* WHAT YOU WILL DO
Go through the records below and copy out every line holding "hogy".

----

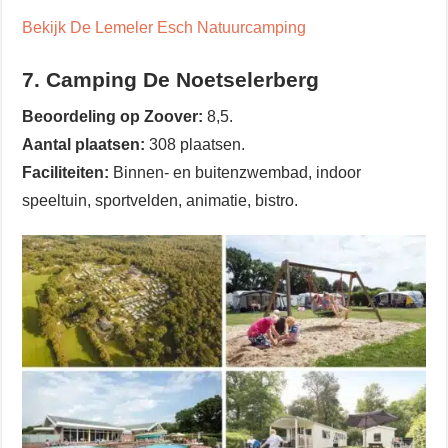
Bekijk De Lemeler Esch Natuurcamping
7. Camping De Noetselerberg
Beoordeling op Zoover:
8,5.
Aantal plaatsen:
308 plaatsen.
Faciliteiten:
Binnen- en buitenzwembad, indoor
speeltuin, sportvelden, animatie, bistro.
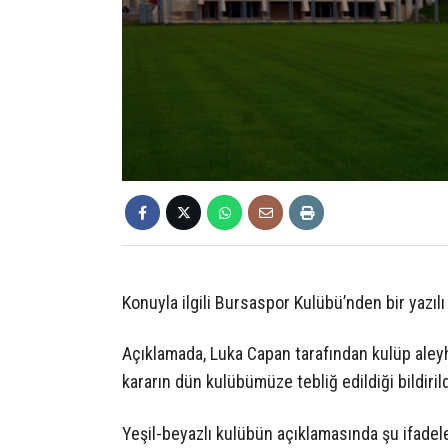
Konuyla ilgili Bursaspor Kulübü’nden bir yazıl
Açıklamada, Luka Capan tarafından kulüp aleyh
kararın dün kulübümüze tebliğ edildiği bildirild
Yeşil-beyazlı kulübün açıklamasında şu ifadele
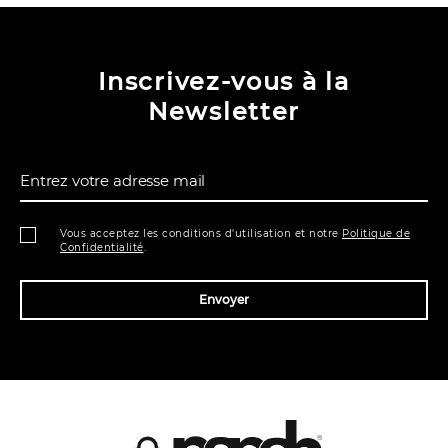
Inscrivez-vous à la
Newsletter
Entrez votre adresse mail
Vous acceptez les conditions d'utilisation et notre
Politique de
Confidentialité
.
Envoyer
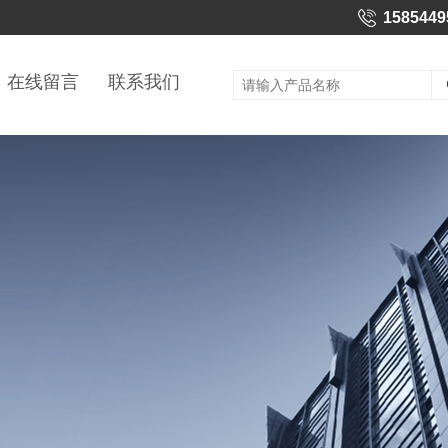
1585449
在线留言
联系我们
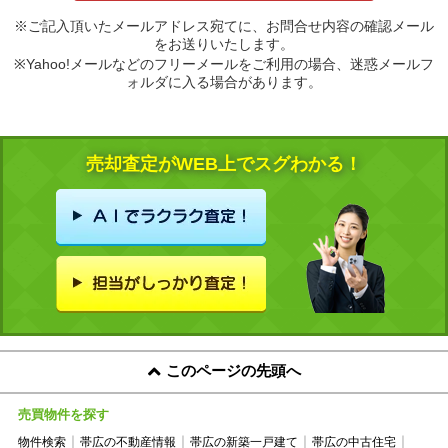
※ご記入頂いたメールアドレス宛てに、お問合せ内容の確認メール
をお送りいたします。
※Yahoo!メールなどのフリーメールをご利用の場合、迷惑メールフ
ォルダに入る場合があります。
売却査定がWEB上でスグわかる！
このページの先頭へ
売買物件を探す
物件検索
帯広の不動産情報
帯広の新築一戸建て
帯広の中古住宅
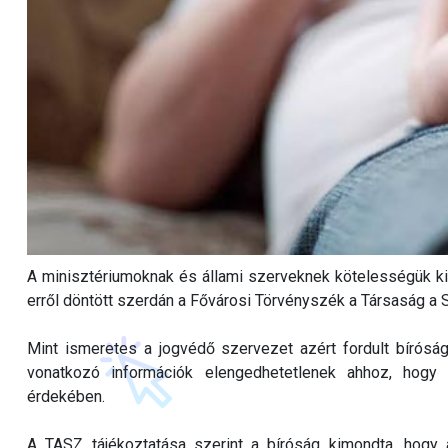
A minisztériumoknak és állami szerveknek kötelességük kia
erről döntött szerdán a Fővárosi Törvényszék a Társaság a S
Mint ismeretes a jogvédő szervezet azért fordult bírósá
vonatkozó információk elengedhetetlenek ahhoz, hogy
érdekében.
A TASZ tájékoztatása szerint a bíróság kimondta, hogy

----

* TASK OUTPUT
vonatkozó információk elengedhetetlenek ahhoz, hogy
A TASZ tájékoztatása szerint a bíróság kimondta, hogy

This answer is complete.